* _WORK TO COMPLETE_: Nothing should be output except the lines from the top of the material below through the line that contains "Page size: 858x1300.", each exactly as written.

* _DATA TO PROCESS_:
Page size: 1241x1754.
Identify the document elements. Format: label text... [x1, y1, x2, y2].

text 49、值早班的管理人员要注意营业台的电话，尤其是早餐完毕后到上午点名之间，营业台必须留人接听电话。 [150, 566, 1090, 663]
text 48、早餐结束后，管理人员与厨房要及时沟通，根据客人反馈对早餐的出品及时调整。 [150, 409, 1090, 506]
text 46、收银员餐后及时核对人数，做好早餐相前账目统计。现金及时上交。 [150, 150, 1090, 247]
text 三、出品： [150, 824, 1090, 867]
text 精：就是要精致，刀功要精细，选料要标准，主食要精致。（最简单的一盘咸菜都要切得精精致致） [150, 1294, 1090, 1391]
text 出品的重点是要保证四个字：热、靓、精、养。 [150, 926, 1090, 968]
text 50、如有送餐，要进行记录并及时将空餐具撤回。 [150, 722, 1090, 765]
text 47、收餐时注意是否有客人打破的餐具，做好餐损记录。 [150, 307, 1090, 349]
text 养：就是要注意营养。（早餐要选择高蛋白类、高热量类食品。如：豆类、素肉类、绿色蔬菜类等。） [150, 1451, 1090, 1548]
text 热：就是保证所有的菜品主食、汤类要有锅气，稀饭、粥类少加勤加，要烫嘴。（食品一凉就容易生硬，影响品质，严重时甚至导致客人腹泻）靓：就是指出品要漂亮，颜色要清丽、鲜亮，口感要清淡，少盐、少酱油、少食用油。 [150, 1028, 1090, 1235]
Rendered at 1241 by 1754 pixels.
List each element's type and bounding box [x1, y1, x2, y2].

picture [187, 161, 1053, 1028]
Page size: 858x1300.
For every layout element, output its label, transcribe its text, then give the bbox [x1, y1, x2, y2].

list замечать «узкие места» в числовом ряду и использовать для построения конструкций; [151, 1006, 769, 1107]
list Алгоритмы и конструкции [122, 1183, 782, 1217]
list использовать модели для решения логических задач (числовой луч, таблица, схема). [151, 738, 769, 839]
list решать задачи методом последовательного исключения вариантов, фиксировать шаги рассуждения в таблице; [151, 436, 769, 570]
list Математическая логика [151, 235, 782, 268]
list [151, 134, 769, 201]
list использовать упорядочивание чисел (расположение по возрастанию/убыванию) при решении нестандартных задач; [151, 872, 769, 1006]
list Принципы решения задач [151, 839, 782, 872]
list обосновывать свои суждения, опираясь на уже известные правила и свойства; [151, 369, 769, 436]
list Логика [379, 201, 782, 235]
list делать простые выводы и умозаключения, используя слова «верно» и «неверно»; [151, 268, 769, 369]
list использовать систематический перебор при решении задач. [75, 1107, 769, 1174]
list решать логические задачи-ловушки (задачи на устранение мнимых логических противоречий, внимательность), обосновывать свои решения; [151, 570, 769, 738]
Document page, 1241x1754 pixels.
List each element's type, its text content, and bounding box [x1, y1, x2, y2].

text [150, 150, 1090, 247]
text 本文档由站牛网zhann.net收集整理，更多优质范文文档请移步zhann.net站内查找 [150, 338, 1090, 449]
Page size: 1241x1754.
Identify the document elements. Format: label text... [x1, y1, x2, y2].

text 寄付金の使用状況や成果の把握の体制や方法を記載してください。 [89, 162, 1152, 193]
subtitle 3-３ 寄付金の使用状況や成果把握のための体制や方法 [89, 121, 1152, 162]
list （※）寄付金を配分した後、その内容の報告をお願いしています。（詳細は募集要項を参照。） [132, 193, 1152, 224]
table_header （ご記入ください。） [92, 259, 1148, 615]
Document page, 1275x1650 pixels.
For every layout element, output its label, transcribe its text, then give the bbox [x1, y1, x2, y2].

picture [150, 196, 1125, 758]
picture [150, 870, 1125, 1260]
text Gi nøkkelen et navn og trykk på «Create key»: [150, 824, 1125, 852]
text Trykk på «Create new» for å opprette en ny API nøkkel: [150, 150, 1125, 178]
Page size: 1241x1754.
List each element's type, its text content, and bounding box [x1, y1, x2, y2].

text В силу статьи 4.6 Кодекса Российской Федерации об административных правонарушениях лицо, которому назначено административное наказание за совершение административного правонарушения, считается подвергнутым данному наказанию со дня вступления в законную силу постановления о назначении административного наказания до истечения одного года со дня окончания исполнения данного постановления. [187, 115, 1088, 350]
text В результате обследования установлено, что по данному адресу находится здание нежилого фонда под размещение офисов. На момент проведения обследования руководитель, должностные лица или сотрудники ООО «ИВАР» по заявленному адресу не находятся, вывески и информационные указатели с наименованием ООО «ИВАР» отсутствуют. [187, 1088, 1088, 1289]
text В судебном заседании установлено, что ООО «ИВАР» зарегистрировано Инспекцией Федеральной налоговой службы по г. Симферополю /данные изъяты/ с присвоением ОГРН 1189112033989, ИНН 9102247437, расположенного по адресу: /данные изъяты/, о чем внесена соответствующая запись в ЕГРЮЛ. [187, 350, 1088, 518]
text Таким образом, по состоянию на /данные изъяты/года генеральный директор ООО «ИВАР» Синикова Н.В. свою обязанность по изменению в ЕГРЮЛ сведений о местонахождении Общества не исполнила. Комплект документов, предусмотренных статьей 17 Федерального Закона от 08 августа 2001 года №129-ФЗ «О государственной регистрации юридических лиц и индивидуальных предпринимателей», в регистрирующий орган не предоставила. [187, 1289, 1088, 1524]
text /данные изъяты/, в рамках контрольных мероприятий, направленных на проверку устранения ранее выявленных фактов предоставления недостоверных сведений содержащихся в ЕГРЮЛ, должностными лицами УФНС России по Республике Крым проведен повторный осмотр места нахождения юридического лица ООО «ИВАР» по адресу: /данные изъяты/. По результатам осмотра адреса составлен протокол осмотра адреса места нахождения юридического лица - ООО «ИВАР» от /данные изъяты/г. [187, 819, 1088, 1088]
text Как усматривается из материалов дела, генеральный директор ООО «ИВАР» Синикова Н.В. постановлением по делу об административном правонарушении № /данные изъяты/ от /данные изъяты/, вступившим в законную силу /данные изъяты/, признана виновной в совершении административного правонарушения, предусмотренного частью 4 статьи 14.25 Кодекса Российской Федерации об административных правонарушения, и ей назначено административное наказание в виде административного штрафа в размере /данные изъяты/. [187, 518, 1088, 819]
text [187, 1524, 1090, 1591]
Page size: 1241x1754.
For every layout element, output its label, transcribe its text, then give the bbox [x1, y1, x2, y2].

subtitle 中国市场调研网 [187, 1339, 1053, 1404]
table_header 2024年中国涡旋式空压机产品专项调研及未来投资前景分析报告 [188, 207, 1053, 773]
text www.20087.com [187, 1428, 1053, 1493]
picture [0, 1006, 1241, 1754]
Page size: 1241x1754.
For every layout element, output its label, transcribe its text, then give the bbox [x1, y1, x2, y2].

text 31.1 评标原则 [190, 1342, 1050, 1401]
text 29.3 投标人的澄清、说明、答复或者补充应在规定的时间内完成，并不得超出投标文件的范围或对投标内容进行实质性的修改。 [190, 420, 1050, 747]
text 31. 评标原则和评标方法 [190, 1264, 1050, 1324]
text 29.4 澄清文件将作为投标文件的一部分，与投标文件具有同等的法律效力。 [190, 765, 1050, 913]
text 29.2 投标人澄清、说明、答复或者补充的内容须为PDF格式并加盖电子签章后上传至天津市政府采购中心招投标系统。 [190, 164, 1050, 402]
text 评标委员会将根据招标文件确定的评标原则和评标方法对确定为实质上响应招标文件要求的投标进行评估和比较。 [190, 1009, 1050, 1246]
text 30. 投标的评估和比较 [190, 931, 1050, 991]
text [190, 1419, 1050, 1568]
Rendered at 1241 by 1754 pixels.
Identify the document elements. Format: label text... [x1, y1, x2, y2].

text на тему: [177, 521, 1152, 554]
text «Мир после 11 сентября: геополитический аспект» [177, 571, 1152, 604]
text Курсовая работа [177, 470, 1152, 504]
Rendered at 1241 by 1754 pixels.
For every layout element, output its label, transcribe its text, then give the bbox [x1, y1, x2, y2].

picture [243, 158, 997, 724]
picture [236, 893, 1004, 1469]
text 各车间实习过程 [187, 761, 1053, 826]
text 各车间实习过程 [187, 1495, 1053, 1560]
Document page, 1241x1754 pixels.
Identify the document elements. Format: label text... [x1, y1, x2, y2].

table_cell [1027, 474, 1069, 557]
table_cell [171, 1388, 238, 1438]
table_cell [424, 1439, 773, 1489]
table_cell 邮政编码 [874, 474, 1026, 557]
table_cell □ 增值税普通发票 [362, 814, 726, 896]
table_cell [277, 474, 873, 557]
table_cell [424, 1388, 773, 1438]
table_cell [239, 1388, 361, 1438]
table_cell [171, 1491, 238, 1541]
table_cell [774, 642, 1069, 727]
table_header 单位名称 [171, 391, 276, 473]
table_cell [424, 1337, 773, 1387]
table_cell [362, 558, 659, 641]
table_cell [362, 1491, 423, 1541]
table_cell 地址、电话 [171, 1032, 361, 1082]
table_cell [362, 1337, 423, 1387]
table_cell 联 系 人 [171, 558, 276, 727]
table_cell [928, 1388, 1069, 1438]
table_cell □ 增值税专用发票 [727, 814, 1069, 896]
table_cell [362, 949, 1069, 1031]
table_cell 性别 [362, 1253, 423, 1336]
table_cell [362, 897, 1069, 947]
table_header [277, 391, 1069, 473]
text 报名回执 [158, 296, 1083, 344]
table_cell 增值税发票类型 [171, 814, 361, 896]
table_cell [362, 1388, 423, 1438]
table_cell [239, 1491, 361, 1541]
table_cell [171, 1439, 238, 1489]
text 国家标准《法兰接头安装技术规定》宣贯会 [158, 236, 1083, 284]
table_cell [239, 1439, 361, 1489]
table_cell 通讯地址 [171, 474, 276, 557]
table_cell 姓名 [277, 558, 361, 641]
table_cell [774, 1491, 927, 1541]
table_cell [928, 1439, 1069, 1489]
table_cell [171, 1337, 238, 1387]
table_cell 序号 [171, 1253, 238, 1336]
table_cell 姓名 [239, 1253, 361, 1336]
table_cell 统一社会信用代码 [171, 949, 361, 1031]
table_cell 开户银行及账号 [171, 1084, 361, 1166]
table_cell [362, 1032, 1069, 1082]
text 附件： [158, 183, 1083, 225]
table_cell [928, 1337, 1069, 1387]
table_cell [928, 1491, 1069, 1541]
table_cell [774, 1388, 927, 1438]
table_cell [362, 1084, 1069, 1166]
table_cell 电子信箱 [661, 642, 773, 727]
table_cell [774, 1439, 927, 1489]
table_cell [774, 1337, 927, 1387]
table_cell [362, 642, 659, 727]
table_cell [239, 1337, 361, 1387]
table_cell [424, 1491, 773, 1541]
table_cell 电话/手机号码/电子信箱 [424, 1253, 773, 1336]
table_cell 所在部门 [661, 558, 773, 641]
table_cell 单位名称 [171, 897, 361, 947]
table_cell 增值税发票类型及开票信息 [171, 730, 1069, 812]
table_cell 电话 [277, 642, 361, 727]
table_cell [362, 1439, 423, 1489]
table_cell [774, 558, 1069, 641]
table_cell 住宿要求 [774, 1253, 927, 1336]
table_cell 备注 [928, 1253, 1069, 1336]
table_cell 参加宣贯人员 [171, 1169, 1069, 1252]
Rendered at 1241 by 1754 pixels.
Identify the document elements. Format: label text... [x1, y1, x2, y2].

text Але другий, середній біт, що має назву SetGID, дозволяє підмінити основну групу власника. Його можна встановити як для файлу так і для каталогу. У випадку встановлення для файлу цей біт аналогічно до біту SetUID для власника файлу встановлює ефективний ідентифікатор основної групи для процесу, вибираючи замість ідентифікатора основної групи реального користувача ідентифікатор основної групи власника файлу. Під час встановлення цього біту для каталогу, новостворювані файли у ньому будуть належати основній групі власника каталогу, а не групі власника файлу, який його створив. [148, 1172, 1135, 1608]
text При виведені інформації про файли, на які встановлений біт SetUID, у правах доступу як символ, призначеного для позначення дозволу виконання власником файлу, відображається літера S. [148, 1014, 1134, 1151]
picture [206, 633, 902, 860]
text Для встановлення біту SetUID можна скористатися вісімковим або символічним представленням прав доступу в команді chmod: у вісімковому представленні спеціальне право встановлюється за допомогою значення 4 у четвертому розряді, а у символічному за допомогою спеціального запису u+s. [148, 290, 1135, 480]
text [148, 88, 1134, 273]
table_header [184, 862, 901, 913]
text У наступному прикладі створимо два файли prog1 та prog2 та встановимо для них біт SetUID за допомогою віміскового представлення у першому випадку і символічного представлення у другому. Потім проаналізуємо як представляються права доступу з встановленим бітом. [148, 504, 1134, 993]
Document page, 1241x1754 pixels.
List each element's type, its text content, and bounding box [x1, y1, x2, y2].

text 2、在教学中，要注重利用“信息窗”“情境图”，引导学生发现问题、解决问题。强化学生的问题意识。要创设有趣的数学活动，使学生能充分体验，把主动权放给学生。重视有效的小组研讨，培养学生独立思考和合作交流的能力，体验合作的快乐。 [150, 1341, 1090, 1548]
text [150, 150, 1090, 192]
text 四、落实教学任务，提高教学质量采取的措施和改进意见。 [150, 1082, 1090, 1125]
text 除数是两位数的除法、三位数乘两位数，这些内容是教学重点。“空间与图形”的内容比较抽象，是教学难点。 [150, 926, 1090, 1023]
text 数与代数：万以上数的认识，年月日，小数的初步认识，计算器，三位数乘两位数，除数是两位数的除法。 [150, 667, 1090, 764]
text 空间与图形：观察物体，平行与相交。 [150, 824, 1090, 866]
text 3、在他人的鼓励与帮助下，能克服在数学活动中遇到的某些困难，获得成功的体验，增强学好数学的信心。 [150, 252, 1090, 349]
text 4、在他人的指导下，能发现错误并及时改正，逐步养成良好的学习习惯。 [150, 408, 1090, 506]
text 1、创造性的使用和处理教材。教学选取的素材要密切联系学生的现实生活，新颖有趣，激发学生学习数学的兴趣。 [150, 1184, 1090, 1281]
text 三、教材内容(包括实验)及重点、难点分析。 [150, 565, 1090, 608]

* _SOLUTION_:
Page size: 1241x1754.
Identify the document elements. Format: label text... [x1, y1, x2, y2].

text 49、值早班的管理人员要注意营业台的电话，尤其是早餐完毕后到上午点名之间，营业台必须留人接听电话。 [150, 566, 1090, 663]
text 48、早餐结束后，管理人员与厨房要及时沟通，根据客人反馈对早餐的出品及时调整。 [150, 409, 1090, 506]
text 46、收银员餐后及时核对人数，做好早餐相前账目统计。现金及时上交。 [150, 150, 1090, 247]
text 三、出品： [150, 824, 1090, 867]
text 精：就是要精致，刀功要精细，选料要标准，主食要精致。（最简单的一盘咸菜都要切得精精致致） [150, 1294, 1090, 1391]
text 出品的重点是要保证四个字：热、靓、精、养。 [150, 926, 1090, 968]
text 50、如有送餐，要进行记录并及时将空餐具撤回。 [150, 722, 1090, 765]
text 47、收餐时注意是否有客人打破的餐具，做好餐损记录。 [150, 307, 1090, 349]
text 养：就是要注意营养。（早餐要选择高蛋白类、高热量类食品。如：豆类、素肉类、绿色蔬菜类等。） [150, 1451, 1090, 1548]
text 热：就是保证所有的菜品主食、汤类要有锅气，稀饭、粥类少加勤加，要烫嘴。（食品一凉就容易生硬，影响品质，严重时甚至导致客人腹泻）靓：就是指出品要漂亮，颜色要清丽、鲜亮，口感要清淡，少盐、少酱油、少食用油。 [150, 1028, 1090, 1235]
Rendered at 1241 by 1754 pixels.
List each element's type and bounding box [x1, y1, x2, y2].

picture [187, 161, 1053, 1028]
Page size: 858x1300.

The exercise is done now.